He likes Marvel, Muppets and making things.

And, as it turns out, he’s pretty good at making things — like the protective foam packaging that keeps your online purchases safe during delivery.

After roughly nine months of job hunting, Connor Reynolds has landed a job with the help of ADEC and is considered a rock star by his coworkers and supervisors.

Connor Reynolds has developed a great reputation at Engineered Foam Plastics, more commonly known as EFP, since he started there in March with the help of his job coach, Monica Davis.

As a job coach, Davis helped assess Reynolds’ strengths and look for a workplace that would benefit from them. Once he got his job with EFP, Davis frequently checked in with him to see how he was doing, if he was doing the job well and if the job was right for him.

He’s reached the point where Davis rarely needs to stop by anymore.

“I started backing up as I started seeing he was more social, the eye contact was happening, he jokes around with people,” Davis said. “It’s amazing how much he has grown in this job, not just his job skills but his social skills are amazing now.”

EFP is Reynolds’ first job. During high school at Elkhart Central, he wanted to make sure he kept his grades up and didn’t want interference from a job. Transitioning from school to work wasn’t difficult for him, he said it was like shifting one gear to another.

The first stage of Reynolds working with his job coach was the discovery process, where ADEC staff determine what a client likes to do and for what job they might be best suited. Then, staff will test out the client in the job to see if it’s a good fit. That’s where EFP got involved.

When EFP was recently looking to hire new employees, one of the places it turned was ADEC. Together, ADEC Community Employment Manager Sara Howard and EFP’s London Martinez worked to create a process to help individuals at ADEC get employed with EFP. It turns out, Reynolds was a perfect fit.

Since he started with EFP in March, he’s shown rapid growth. At first, Davis showed up frequently to check on Reynolds, just to make sure he was doing well. As he became more independent, the trips became fewer and further between.

Davis said that when she first began working with Reynolds he would keep his head down and not be social with others, but since working at EFP he’s blossomed.

“Sometimes I like to just be by myself because I just feel like I want to be alone,” Reynolds said. “But a lot of times I like to talk to people.”

Now, Reynolds has moved into the stabilization process of the ADEC program. Davis checks in with him every couple of weeks — for a total 90 days — and, if everything goes smoothly, Reynolds will exit the program and have full independence.

“It was different at first, it started out where Monica would come over and always be watching me,” Reynolds said. “Then she left, and I felt like: ‘I think I can handle my own now.’”

Davis said she feels confident that Reynolds — who now works 32 hours each week — will get through the stabilization process easily, but ADEC will be there for him if he needs more help.

“If something does happen we can take him out and keep supporting him,” she said. “But he’s doing such a phenomenal job.”

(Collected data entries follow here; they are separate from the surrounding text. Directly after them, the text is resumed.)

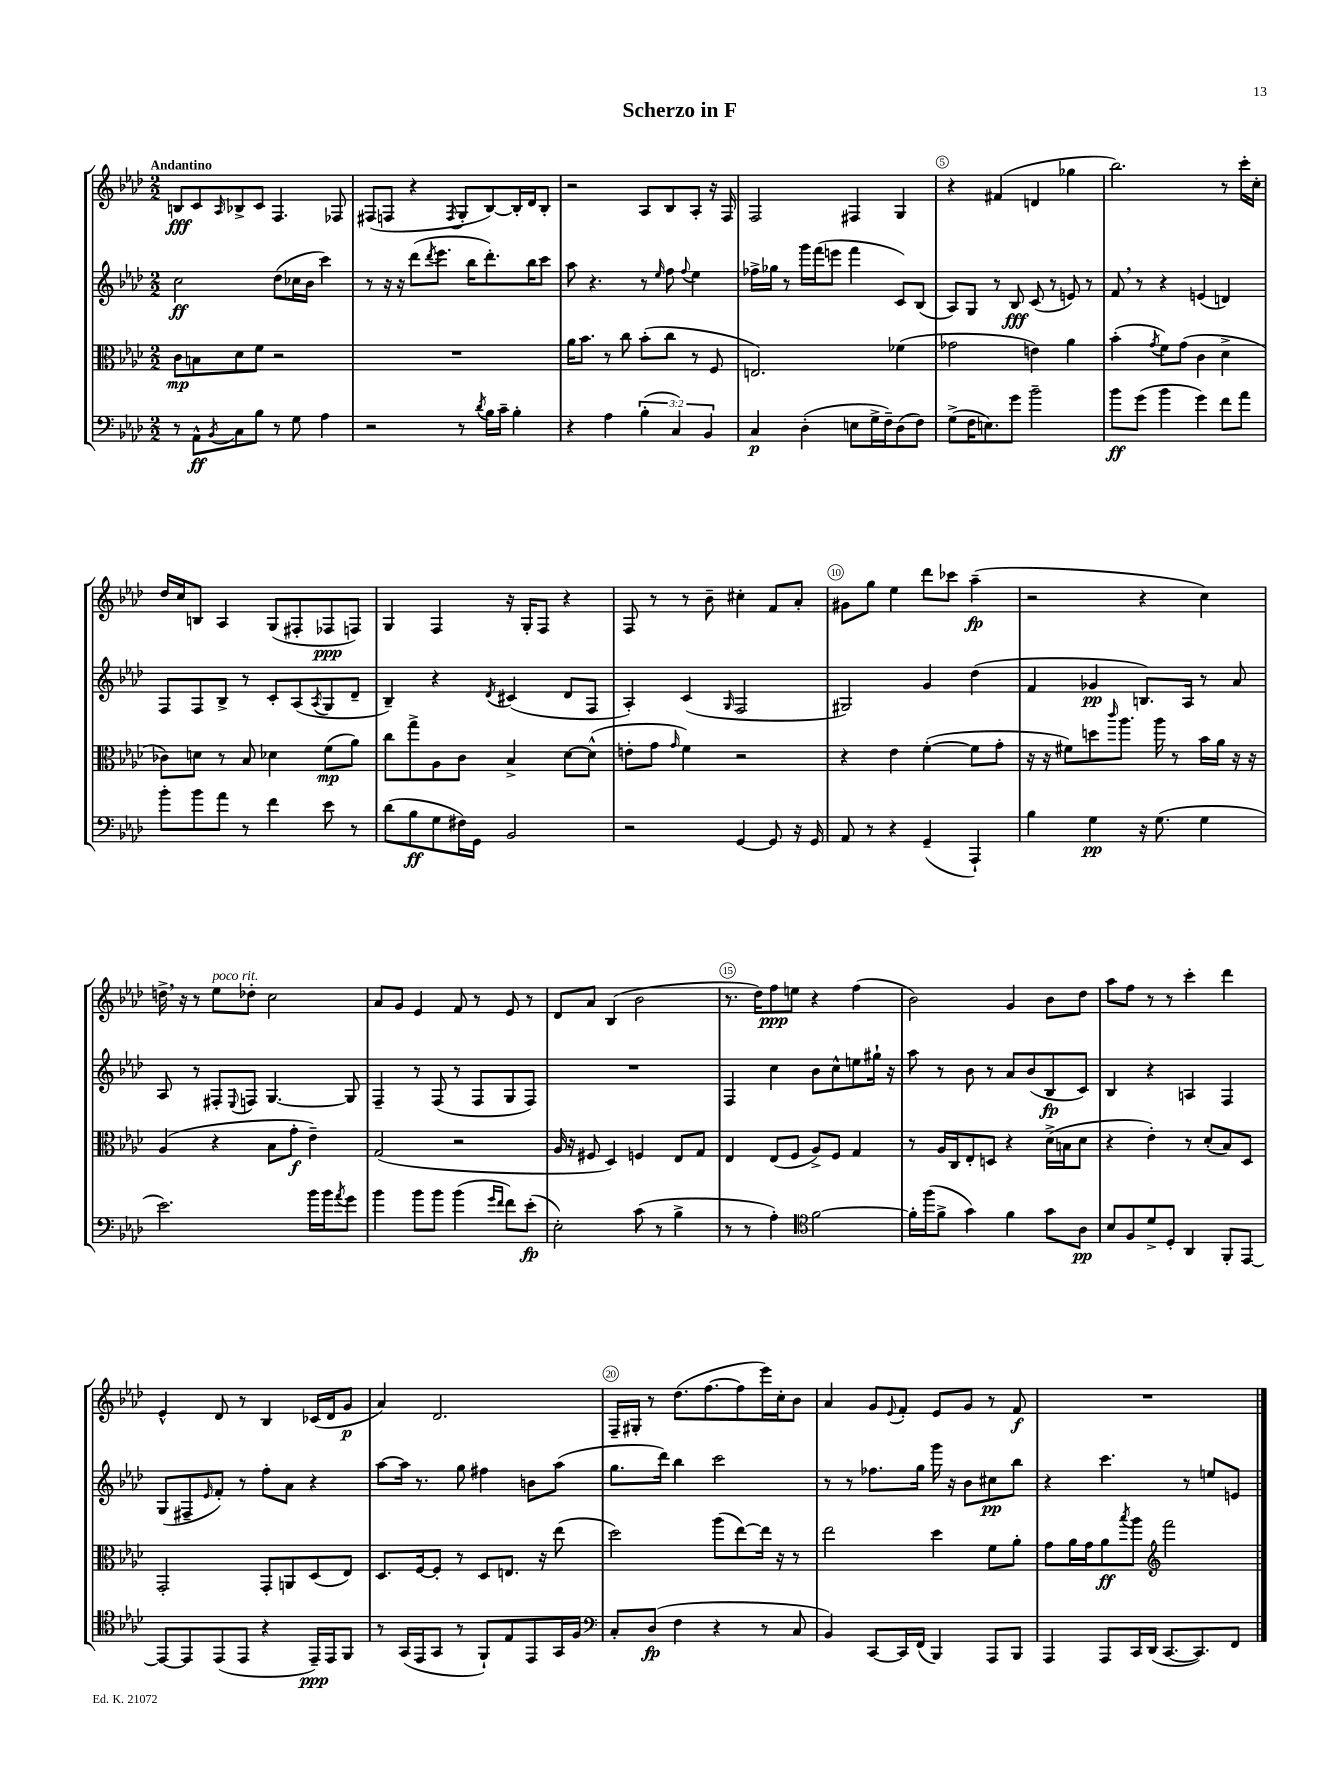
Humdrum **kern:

**kern	**kern	**kern	**kern
*staff4	*staff3	*staff2	*staff1
*clefF4	*clefC3	*clefG2	*clefG2
*k[b-e-a-d-]	*k[b-e-a-d-]	*k[b-e-a-d-]	*k[b-e-a-d-]
*M2/2	*M2/2	*M2/2	*M2/2
8r	8c	2cc	8B
8AA-^^	8B	.	8c
8qBB-	.	.	16qqA-
8C	8d-	.	8B-^
8B-	8f	.	8c
8r	2r	(8dd-	4.F
8G	.	16cc-	.
.	.	16b-	.
4A-	.	4ccc)	.
.	.	.	8F-
=	=	=	=
2r	1r	8r	(8F#
.	.	16r	8F
.	.	16r	.
.	.	(8ddd-	4r
.	.	8qddd-	.
.	.	8.eee-	.
.	.	.	8qF
8r	.	.	8G'
.	.	16bb-	.
8qd-	.	.	.
16B-	.	8.ddd-')	[8B-)
16c~	.	.	.
4B-'	.	.	16B-']
.	.	16bb-	16d-
.	.	8ccc	8B-'
=	=	=	=
4r	16a-	8aa-	2r
.	8.b-	.	.
.	.	4.r	.
4A-	8r	.	.
.	8cc	.	.
(6B-'	(8b-'	8r	8A-
.	.	16qqee-	.
.	8cc	8ff	8B-
6C)	.	.	.
.	.	8qqff	.
.	8r	4ee-	8A-'
6BB-	.	.	.
.	8F	.	16r
.	.	.	16F
=	=	=	=
4C	2.E)	16ff-^	2F
.	.	16gg-	.
.	.	8r	.
(4D-'	.	16ggg	.
.	.	(16fff	.
.	.	8eee	.
8E	.	4fff	4F#
16G^	.	.	.
16F~)	.	.	.
(8D-	(4f-	8c)	4G
8F)	.	(8B-	.
=	=	=	=
(8G^	2g-	8A-)	4r
16F	.	8G	.
8.E)	.	.	.
.	.	8r	(4f#
8g	.	8B-	.
2b-~	4e)	(8c	4d
.	.	8r	.
.	4a-	8e)	4gg-
.	.	8r	.
=	=	=	=
8b-	(4b-'	8f	2.bb-)
(8g	.	8r	.
.	8qg	.	.
4b-	8f)	4r	.
.	(8g	.	.
4g)	4c	(4e	.
8f	4d-^	4d)	8r
8a-	.	.	16ccc'
.	.	.	16cc'
=	=	=	=
8b-'	8c-)	8F	16dd-
.	.	.	16cc
8b-	8d	8F	8B
8a-	8r	8B-^	4A-
8r	8B-	8r	.
4f	4d-	8c'	(8G
.	.	(8A-	8F#'
.	.	8qA-	.
8e-	(8f	8G	8F-
8r	8a-)	8d-~	8F)
=	=	=	=
(8d-	8cc	4B-~)	4G
8B-	8gg^	.	.
8G	8A-	4r	4F
16F#)	8c	.	.
16GG	.	.	.
.	.	8qd-	.
2BB-	4B-^	(4c#	16r
.	.	.	16G'
.	.	.	8F
.	[8d-	8d-	4r
.	(8d-^^]	8F	.
=	=	=	=
2r	8e'	4A-')	8F
.	8g	.	8r
.	16qqg	.	.
.	4f)	(4c	8r
.	.	.	8b-~
.	.	16qqG	.
[4GG	2r	2F	4cc#'
8GG]	.	.	8f
16r	.	.	8a-'
16GG	.	.	.
=	=	=	=
8AA-	4r	2G#)	8g#
8r	.	.	8gg
4r	4e-	.	4ee-
(4GG~	([4f'	4g	8ddd-
.	.	.	8ccc-
4AAA-`)	8f]	(4dd-	(4aa-~
.	8g'	.	.
=	=	=	=
4B-	16r	4f	2r
.	16r	.	.
.	8f#)	.	.
4G	8dd	4g-	.
.	16qqccc	.	.
.	8.aa-	.	.
16r	.	8.B)	4r
(8.G	16aa-	.	.
.	8r	.	.
.	.	16A-	.
4G	16b-	8r	4cc)
.	16a-	.	.
.	16r	8a-	.
.	16r	.	.
=	=	=	=
2.e-)	(4A-	8A-	16dd^
.	.	.	16r
.	.	8r	8r
.	4r	8F#'	8ee-
.	.	8qqE-	.
.	.	8F	8dd-'
.	8B-	[4.G	2cc
.	8g'	.	.
16b-	4e-~)	.	.
16b-	.	.	.
8qa-	.	.	.
8g	.	8G]	.
=	=	=	=
4b-	(2G	4F~	8a-
.	.	.	8g
8b-	.	8r	4e-
8b-	.	(8F	.
(4b-	2r	8r	8f
.	.	8F	8r
16qqg	.	.	.
16qqf	.	.	.
8f)	.	8G	8e-
(8e-'	.	8F)	8r
=	=	=	=
2E-')	16A-	1r	8d-
.	16r	.	.
.	8F#	.	8a-
.	4D-)	.	(4B-
(8c	4F	.	2b-
8r	.	.	.
4B-^	8E-	.	.
.	8G	.	.
=	=	=	=
8r	4E-	4F	8.r
8r	.	.	.
.	.	.	16dd-)
4A-')	(8E-	4cc	8ff
.	8F	.	8ee
*clefC4	*	*	*
[2f	8A-^)	8b-	4r
.	8F	8cc^^	.
.	4G	8ee	(4ff
.	.	16gg#`	.
.	.	16r	.
=	=	=	=
16f']	8r	8aa-	2b-)
(16ff	.	.	.
8f^	16A-	8r	.
.	16C	.	.
4g)	8E-'	8b-	.
.	8D	8r	.
4f	4r	8a-	4g
.	.	(8b-	.
8g	(16d-^	8B-	8b-
.	16B	.	.
8A-	8d-	8c)	8dd-
=	=	=	=
8B-	4r	4B-	8aa-
8F	.	.	8ff
8d-^	4e-')	4r	8r
8D-'	.	.	8r
4AA-	8r	4A	4ccc'
.	(8d-'	.	.
8FF'	8B-)	4F	4ddd-
[8EE-	8D-	.	.
=	=	=	=
8EE-_	2GG'	(8G	4e-^^
8EE-]	.	8F#~	.
.	.	16qqe-	.
(8EE-	.	8f')	8d-
8EE-	.	8r	8r
4r	8GG'	8ff'	4B-
.	8AA	8a-	.
16EE-~)	(8D-	4r	(16c-
16EE-	.	.	16d-
8FF	8E-)	.	8g
=	=	=	=
8r	8.D-	[8aa-	4a-)
(16GG	.	16aa-]	.
16EE-	[16F	8.r	.
8GG	8F']	.	2.d-
8r	8r	8gg	.
8FF`)	8D-	4ff#	.
8E-	8.E	.	.
8EE-	.	8b	.
.	16r	.	.
16GG	(8ee-	(8aa-	.
16F	.	.	.
=	=	=	=
*clefF4	*	*	*
8C'	2dd-)	8.gg	16F~
.	.	.	16G#'
(8D-	.	.	8r
.	.	16ddd-)	.
4F	.	4bb-	(8.dd-
.	.	.	[8.ff
4r	(8aa-	2ccc	.
.	[8ee-)	.	8ff]
8r	16ee-]	.	16eee-)
.	16r	.	16cc'
8C	8r	.	8b-
=	=	=	=
4BB-)	2ee-	8r	4a-
.	.	8r	.
[8CC	.	8.ff-	8g
.	.	.	8qqe-
16CC]	.	.	8f'
(16FF	.	16gg	.
4BBB-)	4dd-	16ggg	8e-
.	.	16r	.
.	.	8b-	8g
8AAA-	8f	8cc#	8r
8BBB-	8a-'	8bb-	8f
=	=	=	=
4AAA-	8g	4r	1r
.	16a-	.	.
.	16g	.	.
8AAA-	8a-	4.ccc	.
.	8qbb-	.	.
16CC	8aa-	.	.
(16DD-	.	.	.
*	*clefG2	*	*
[8.CC	2fff	.	.
.	.	8r	.
8.CC])	.	.	.
.	.	8ee	.
8FF	.	8e	.
==	==	==	==
*-	*-	*-	*-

When EFP Director of Human Resources Randy Jackson met with John Poindexter, the owner of EFP and several other businesses, he said the relationship between ADEC and EFP shined bright.

“The ADEC program was something that was unique to Elkhart and EFP [that we talked about], and it was a little bit of an ‘Ah ha’ moment for John,” Jackson said. “Rest assured he’s going around to those other business and saying: ‘You need to look at Elkhart and see what they’re doing with ADEC.’”

In all, EFP employees three ADEC employees and is looking for more who are seeking employment.

Reynolds said he isn’t sure how long he’ll work at EFP, but he enjoys the work and sees a future with the company.

“I dunno,” he said. “I’ll probably be here the rest of my life.”